(Pictures with circuit source files)
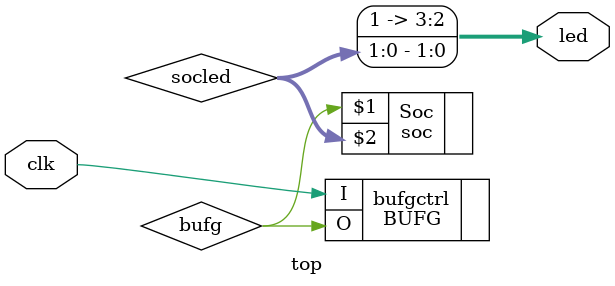
<source format=v>
module top (
    input clk,
    output [3:0] led
);

    wire bufg;
    BUFG bufgctrl (
        .I(clk),
        .O(bufg)
    );

    wire [3:0] socled;
    assign led = {2'b11, socled[1:0]};

    soc Soc (bufg, socled[3:0]);
endmodule
</source>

What the task asks: Exactly as written above, print every record, and keep the pictures out.

Finished task:
<source format=v>
module top (
    input clk,
    output [3:0] led
);

    wire bufg;
    BUFG bufgctrl (
        .I(clk),
        .O(bufg)
    );

    wire [3:0] socled;
    assign led = {2'b11, socled[1:0]};

    soc Soc (bufg, socled[3:0]);
endmodule
</source>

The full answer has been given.